Además les robaron, les “secuestraron”. También “a una chama la violaron, llegó al refugio de los indios llorando, que la habían violado”.
A su lado, el panadero Carlos Alberto Suárez, de 35 años, insiste. “La verdad, le digo a todos nuestros hermanos venezolanos que no vale la pena traerse a su familia por ese riesgo”.
Suárez relata el caso de una madre que encontró una tienda de campaña abandonada y la utilizó para guarecer a sus hijas. Las metió dentro, mientras iba al río a por agua. Al regresar, estaban muertas.
“En la carpa había una culebra enrollada y (la madre) no se dio cuenta”, explica el venezolano, que asegura que fue testigo de lo ocurrido, al igual que vio “muchos muertos” por la selva.
Con los pies “reventados” por la caminata, ahora solo desea proseguir el viaje hacia Estados Unidos, haciendo “lo que sea factible para poder ingresar”, desde la opción “legal” solicitando el permiso por adelantado desde México, hasta intentar entregarse a migración para “ver si pasa o lo deportan a uno”.
Solo en los primeros cuatro meses de este año más de 127.000 migrantes que se dirigen a EE.UU. llegaron a Panamá tras cruzar la jungla, un número seis veces superior al mismo periodo de 2022, que cerró con la cifra récord de más de 248.000 personas en tránsito.
Se espera además que el intento de alcanzar suelo estadounidense aumente a partir de este jueves, al dejar de estar en vigor el Título 42, una normativa implantada bajo el mandato de Donald Trump (2017-2021) y que permitía deportaciones en caliente con el pretexto de la pandemia.
Roberth Barquero, gestor de movimiento humano de la Organización Internacional para las Migraciones (OIM) en el lado costarricense de Paso Canoas, explicó a EFE que están cruzando a diario desde Panamá entre mil y 1.500 migrantes, lo que supone “un incremento sumamente mayor al del año pasado”.
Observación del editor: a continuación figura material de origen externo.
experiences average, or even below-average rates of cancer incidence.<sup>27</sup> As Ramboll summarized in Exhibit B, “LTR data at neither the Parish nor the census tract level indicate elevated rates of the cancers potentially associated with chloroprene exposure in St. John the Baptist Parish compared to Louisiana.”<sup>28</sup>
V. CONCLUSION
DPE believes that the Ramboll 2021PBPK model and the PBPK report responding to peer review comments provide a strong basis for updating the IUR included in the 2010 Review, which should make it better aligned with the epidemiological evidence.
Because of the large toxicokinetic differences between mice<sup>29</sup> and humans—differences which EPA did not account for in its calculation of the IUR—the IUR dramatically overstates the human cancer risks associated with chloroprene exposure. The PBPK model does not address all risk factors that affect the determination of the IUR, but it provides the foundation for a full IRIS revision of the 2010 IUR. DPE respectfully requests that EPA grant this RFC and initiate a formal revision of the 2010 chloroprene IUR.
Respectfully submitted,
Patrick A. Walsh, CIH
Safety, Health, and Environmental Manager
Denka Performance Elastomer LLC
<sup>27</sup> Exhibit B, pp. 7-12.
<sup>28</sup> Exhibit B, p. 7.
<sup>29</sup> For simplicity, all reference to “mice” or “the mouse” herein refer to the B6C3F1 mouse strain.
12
La joven madre venezolana Luissiannys Nuñez, de 18 años, da el pecho a su bebé apoyada en una barrera de la policía fronteriza. Está tratando de reunir “la plata” para seguir el camino con su familia.
La también venezolana Yelitza La Rosa lloraba porque no tenía dinero para continuar, incapaz de pagar los 32 dólares del billete de autobús para ella y su hija enferma de 15 años, a la que acompañaba una perrita blanca.
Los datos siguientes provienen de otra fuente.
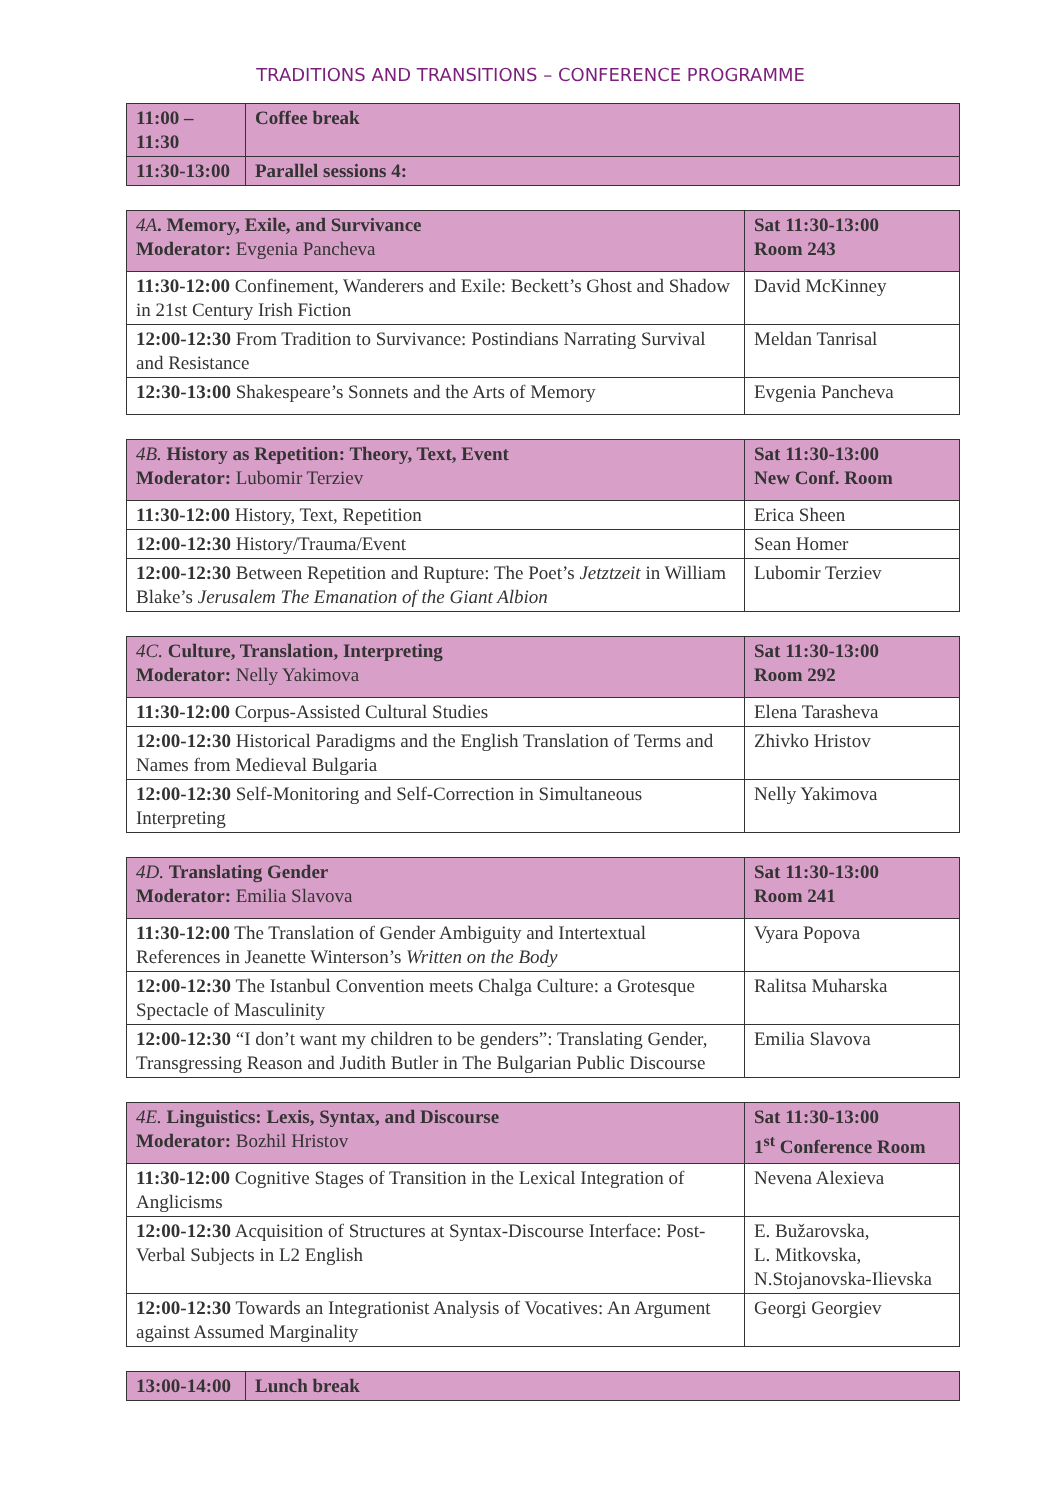TRADITIONS AND TRANSITIONS – CONFERENCE PROGRAMME
| 11:00 – 11:30 | Coffee break |
| 11:30-13:00 | Parallel sessions 4: |
| 4A . Memory, Exile, and Survivance Moderator: Evgenia Pancheva | Sat 11:30-13:00 Room 243 |
| 11:30-12:00 Confinement, Wanderers and Exile: Beckett’s Ghost and Shadow in 21st Century Irish Fiction | David McKinney |
| 12:00-12:30 From Tradition to Survivance: Postindians Narrating Survival and Resistance | Meldan Tanrisal |
| 12:30-13:00 Shakespeare’s Sonnets and the Arts of Memory | Evgenia Pancheva |
| 4B. History as Repetition: Theory, Text, Event Moderator: Lubomir Terziev | Sat 11:30-13:00 New Conf. Room |
| 11:30-12:00 History, Text, Repetition | Erica Sheen |
| 12:00-12:30 History/Trauma/Event | Sean Homer |
| 12:00-12:30 Between Repetition and Rupture: The Poet’s Jetztzeit in William Blake’s Jerusalem The Emanation of the Giant Albion | Lubomir Terziev |
| 4C. Culture, Translation, Interpreting Moderator: Nelly Yakimova | Sat 11:30-13:00 Room 292 |
| 11:30-12:00 Corpus-Assisted Cultural Studies | Elena Tarasheva |
| 12:00-12:30 Historical Paradigms and the English Translation of Terms and Names from Medieval Bulgaria | Zhivko Hristov |
| 12:00-12:30 Self-Monitoring and Self-Correction in Simultaneous Interpreting | Nelly Yakimova |
| 4D. Translating Gender Moderator: Emilia Slavova | Sat 11:30-13:00 Room 241 |
| 11:30-12:00 The Translation of Gender Ambiguity and Intertextual References in Jeanette Winterson’s Written on the Body | Vyara Popova |
| 12:00-12:30 The Istanbul Convention meets Chalga Culture: a Grotesque Spectacle of Masculinity | Ralitsa Muharska |
| 12:00-12:30 “I don’t want my children to be genders”: Translating Gender, Transgressing Reason and Judith Butler in The Bulgarian Public Discourse | Emilia Slavova |
| 4E. Linguistics: Lexis, Syntax, and Discourse Moderator: Bozhil Hristov | Sat 11:30-13:00 1<sup>st</sup> Conference Room |
| 11:30-12:00 Cognitive Stages of Transition in the Lexical Integration of Anglicisms | Nevena Alexieva |
| 12:00-12:30 Acquisition of Structures at Syntax-Discourse Interface: Post-Verbal Subjects in L2 English | E. Bužarovska, L. Mitkovska, N.Stojanovska-Ilievska |
| 12:00-12:30 Towards an Integrationist Analysis of Vocatives: An Argument against Assumed Marginality | Georgi Georgiev |
| 13:00-14:00 | Lunch break |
“A mucha gente como nosotros nos robaron en la selva, nos quitaron el dinero, no tenemos, no sé cómo haremos para salir”, explicaba a EFE esta maestra, que revende refrescos.
Horas después, la madre lloraba de nuevo, pero de alegría. Alguien le había dado el dinero suficiente para comprar los billetes de autobús. Mientras hacían fila para subir al vehículo, otros migrantes las despedían entre abrazos.
Ya en sus asientos, desde lo alto del autobús, se asomaron a la ventanilla. Lloraban de nuevo. No les permitían llevar a su perrita si no pagaban 30 dólares extra. Se bajaron.